Talk about a perfect song for a small crowd on a rainy night.
Thursday evening at the Irvine Valley College Performing Arts Center, former Byrds member John York opened with a truncated rendition of Bob Dylan’s “Chimes of Freedom.”
The song — a solid contender for Dylan’s masterpiece, although no entry will hold that title in a catalog as deep as his — paints a picture of stragglers ducking out of the elements to share a vision: “Far between sundown’s finish and midnight’s broken toll / we ducked inside the doorway as thunder went crashing.”
The scholarship benefit performance by York and guitarist Toulouse Engelhardt, held before a damp crowd of a few dozen, may have been short on lightning, but it evoked the early 1960s folk scene in a different way. From the opening moments, in which York drifted onstage unannounced while instrumental music director Stephen Rochford discussed the show’s fundraising aim, the atmosphere was casual and loose, as suited to a Bleecker Street coffeehouse as it was to a posh campus theater.
“I just had a realization,” Engelhardt — a.k.a. Mr. Engelhardt, biology and environmental sciences instructor at IVC — said between numbers in his set. “I think I know everyone who’s here tonight.”
Over the course of nearly two hours, York and Engelhardt played long solo sets and teamed for a pair of duets at the end. Their musical histories have intertwined, as they noted in their comments throughout the show: Engelhardt vowed to learn the 12-string guitar after the Byrds visited his high school in 1966, and York had a brief stint with the group later in that decade. (After York left, Engelhardt toured as the Byrds’ opening act in 1973.)
York, who performed first, delved into his former band’s catalog with a series of Byrds covers: “Chimes,” which the band included on its 1965 debut album, as well as a pair of tunes popularized by Pete Seeger, “Turn! Turn! Turn!” and “The Bells of Rhymney.” At one point, York touchingly noted that he felt obliged to pass on the music of his generation, due to so many peers having died; the mention of Seeger, who died recently at age 94, drew a smattering of applause.
York’s warm, slightly hoarse tenor didn’t quite do justice to harder numbers like the Rolling Stones’ “Paint It, Black” or Dylan’s “Leopard-Skin Pill-Box Hat,” but it found its element on mellower material — particularly the singer’s own “On Whose Door,” a ravishing ballad that sounds like it could have been a staple of the Greenwich Village scene half a century ago.

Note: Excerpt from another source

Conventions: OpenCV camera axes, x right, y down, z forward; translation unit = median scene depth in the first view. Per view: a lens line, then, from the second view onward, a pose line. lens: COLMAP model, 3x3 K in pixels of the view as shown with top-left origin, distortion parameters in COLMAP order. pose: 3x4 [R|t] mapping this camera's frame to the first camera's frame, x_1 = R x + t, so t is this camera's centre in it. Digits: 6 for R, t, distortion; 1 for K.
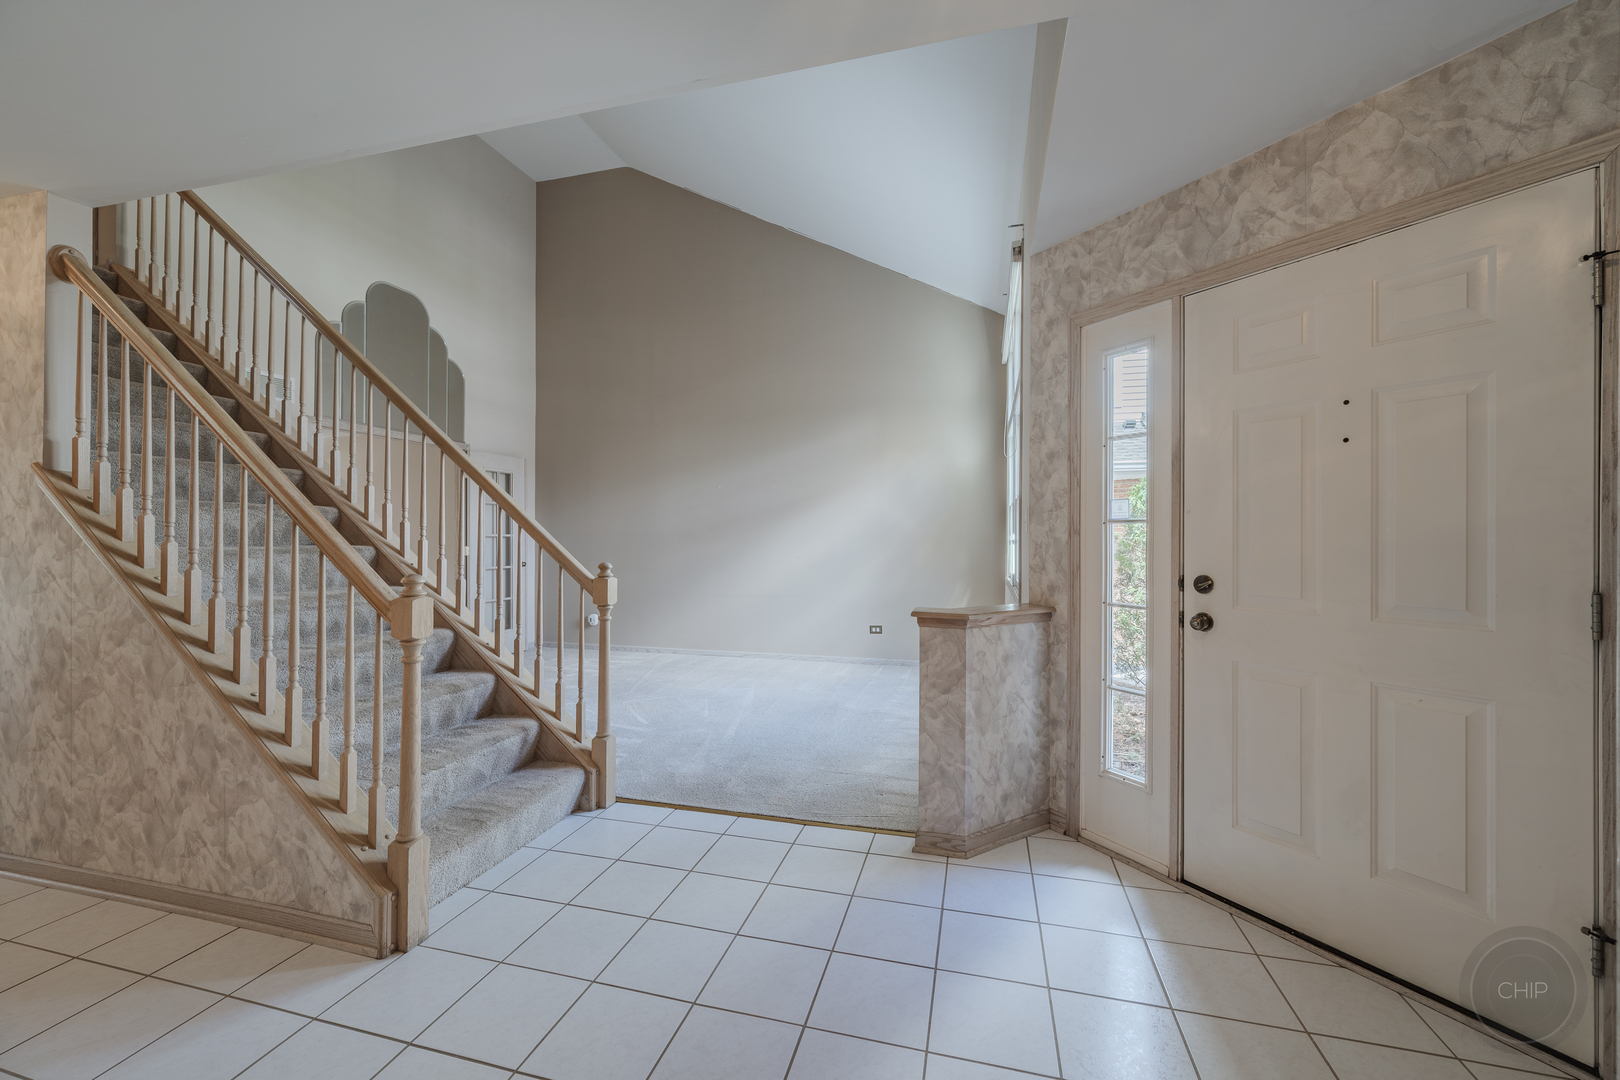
lens RADIAL K [[642.8, 0, 812.1], [0, 642.8, 543.2], [0, 0, 1]] dist [0.000830, 0.000293]
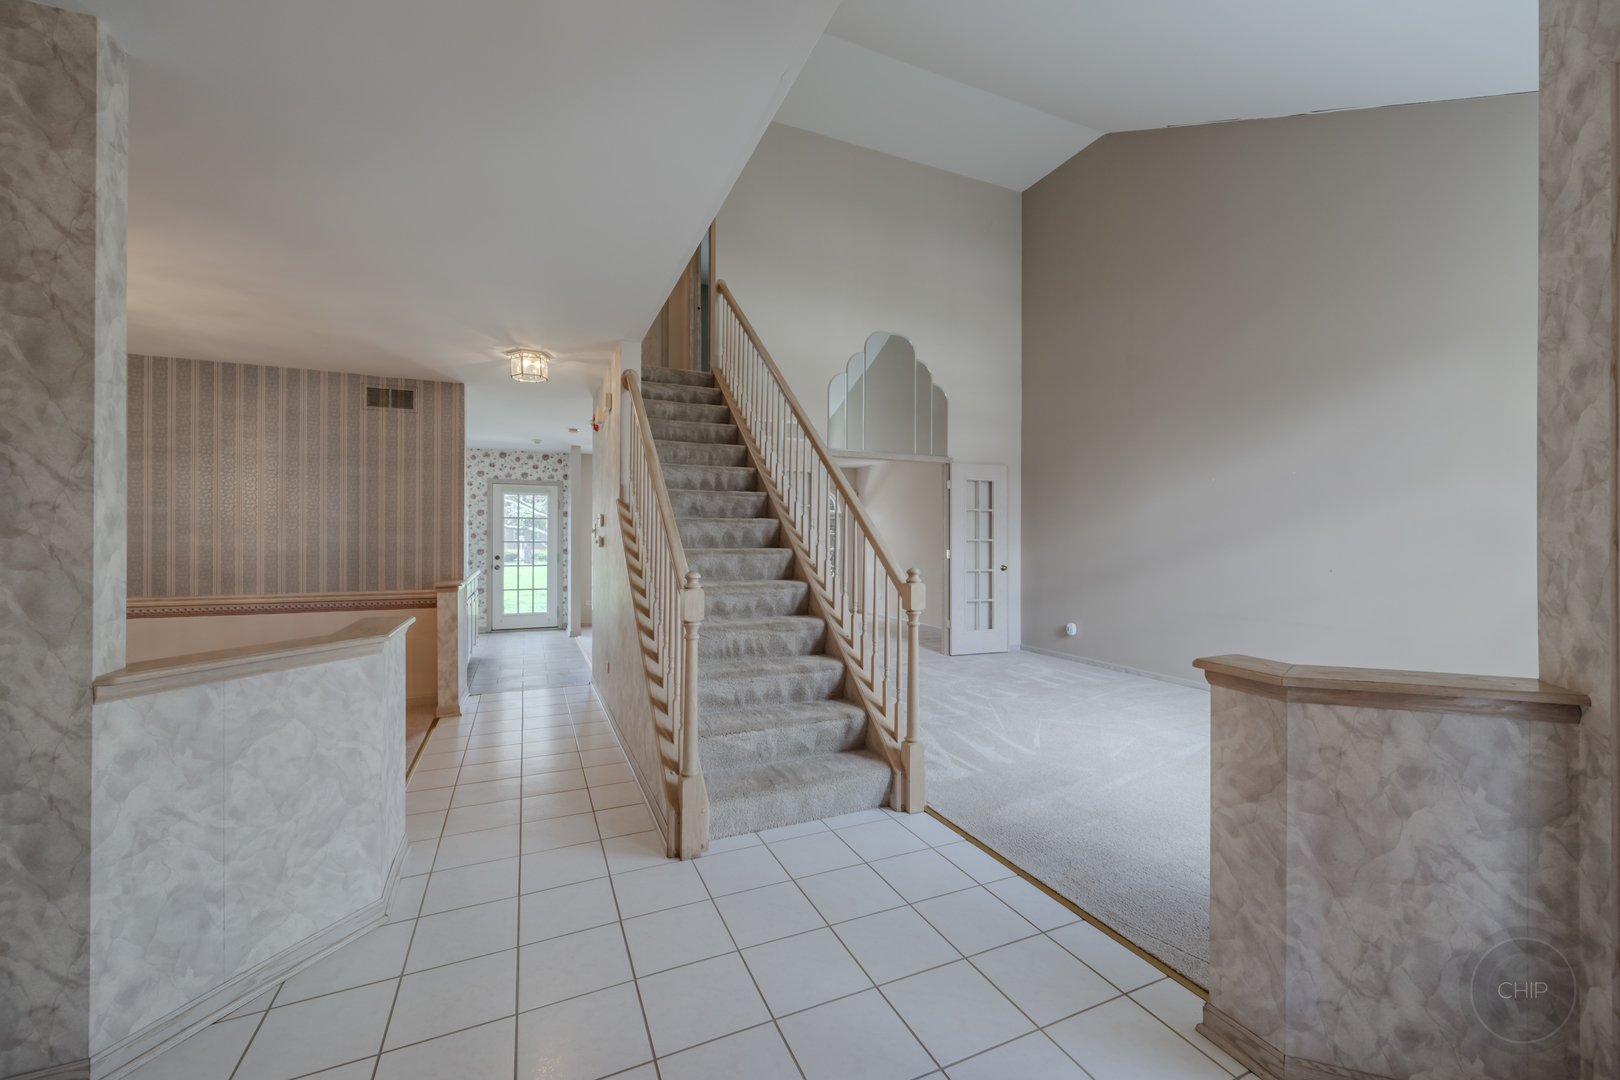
lens RADIAL K [[642.8, 0, 812.1], [0, 642.8, 543.2], [0, 0, 1]] dist [0.000830, 0.000293]
pose [[0.628724, 0.003708, -0.777619, 0.383999], [-0.008262, 0.999964, -0.001912, -0.005636], [0.777584, 0.007627, 0.628732, 0.266416]]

Unlike York, Engelhardt went without lyrics in his compositions, but his wordy introductions gave them enough of a narrative spin. The Laguna Beach resident prefaced a piece called “Sailcat’s Lament” with a story of what sailcats were — namely, cats that Coloradans turned into Frisbees after they had been flattened by trucks and sun dried for months.
Another tune, which Engelhardt dubbed “my greatest hit,” bears the title “Fire in O’Doodlee’s Popcorn Factory,” and when the guitarist’s fingers ran through a series of staccato plucks, it was easy to picture kernels erupting left and right. For much of Thursday’s show, Engelhardt favored hard and fast numbers, and though he joked at one point that “12 things can go wrong” on a 12-string guitar, the performance sounded virtuosic.
For an encore, York and Engelhardt tapped the Byrds’ repertoire again for a rambling take on “Eight Miles High” and a tighter “Mr. Spaceman.” Engelhardt sang for the first time, providing harmonies, and the twin guitars, weaving together, sounded like three or four.
Like the best folk music, their joint performance evoked friendship as well as harmony, and Dylan or Seeger, ducking in out of the rain, might have been proud.